In November 2013, Fondation Zinsou opened Musée Ouidah, Benin’s first contemporary art museum, in the renovated Villa Ajavon, built in 1922 by descendants of enslaved Africans returning from Bahia, Brazil, and located about 40 kilometers from Cotonou. Ouidah is a smaller city and a major center of the transatlantic slave trade. Today, the foundation continues to expand free access to the arts for citizens of Benin via not just Musée Ouidah but also Le Jardin d’Essai, the Cotonou Lab and other initiatives. It also supports Beninese artists’ practice through programming such as workshops, school partnerships, social initiatives, publishing, residencies and exhibitions led by Zinsou.
Over the past two decades, Fondation Zinsou has shown the work of American Jean-Michel Basquiat, American Keith Haring, Malian Malick Sidibé, Cameroonian-born Nigerian Samuel Fasso, Malagasy Joël Andrianomearisoa, Tunisian Aïcha Snoussi, Franco-Beninese Jérémy Demester, Beninese Cyprien Tokoudagba, Ivorian Frédéric Bruly Bouabré, Beninese Ishola Akpo and Ghanaian Ibrahim Mahama in solo and group shows in its spaces. The foundation often gives young artists their first museum shows, while also coordinating exhibitions at other institutions around the world, as well as at the 2015 London edition of Touria El Glaoui’s 1-54 Contemporary African Art Fair.

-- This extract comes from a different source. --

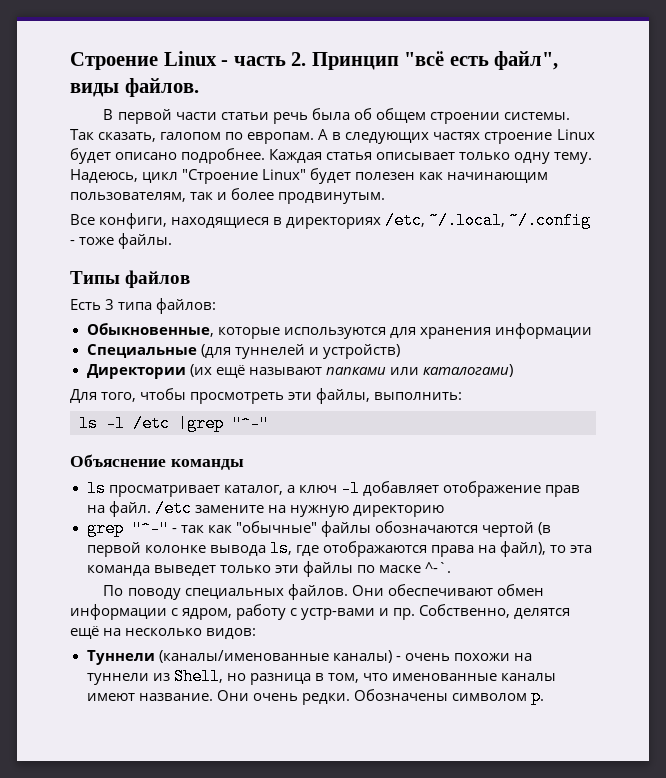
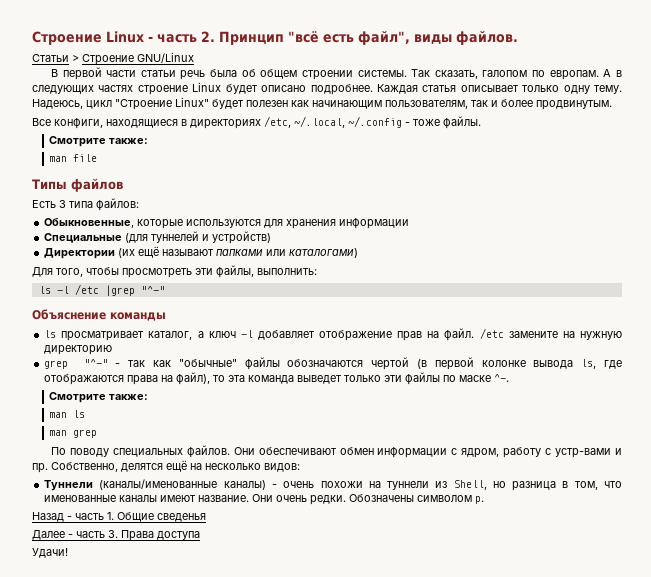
(199, 87) none -> [32,52,194,65] // Статьи > Строение GNU/Linux
(173, 241) none -> [49,136,149,147] [49,154,98,162] // Смотрите также: // man file
[424,562,451,573] ^-`. -> [494,374,510,382] [49,392,149,403] [49,410,86,418] [49,429,98,438] ^-. // Смотрите также: // man ls // man grep
(544, 696) none -> [32,512,206,522] [32,530,200,541] [32,548,68,558] // Назад - часть 1. Общие сведенья // Далее - часть 3. Права доступа // Удачи!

Zinsou’s unflinching drive has helped shift the general attitude toward the arts in Benin. Visual artists have become some of the most popular people in the country, a status once reserved for musicians. An art market has emerged and several different people claim to have the country’s most important art collection. The national cultural policy has also changed over the past decade, from a non-factor considered the domain of private entrepreneurs to a lynchpin of major government development strategies and a tool for better branding of the country. Benin has built new museums, debuting at the 2024 Venice Biennale with a national pavilion featuring work by Hazoumè, Akpo, Moufouli Bello and Chloé Quenum, and in December 2025, the Council of Ministers approved a contract for the construction of a Cotonou-based Cultural and Creative Quarter on 12 hectares of land to help transform the country’s creative and cultural ecosystem. Benin has also been at the forefront of African countries calling for the West to return looted artifacts to Africa, with Zinsou playing a leading role in that advocacy.
Zinsou was a recipient of the Chevalier de l’Ordre des Arts et des Lettres from the French Ministry of Culture and Communication in 2021. In 2014, the Japan Art Foundation awarded Fondation Zinsou the Praemium Imperiale, a prestigious annual international arts prize. She leads the boards of cultural organizations and frequently serves as an awards jury member.
“I think we’ve proved that people are very interested [in art] and that Beninese people are just like Parisians, Americans or English people. They understand that a museum is a very important tool for education, as well as a tool for development because it changes the image of a country,” she said. “The conversations with artists have been the greatest honor of my life and the greatest pride I have to be working with this generation of artists who have changed everything. And I’m very conscious of how lucky I am to be surrounded by all these artists who trust us, help us, work with us and exhibit with us.”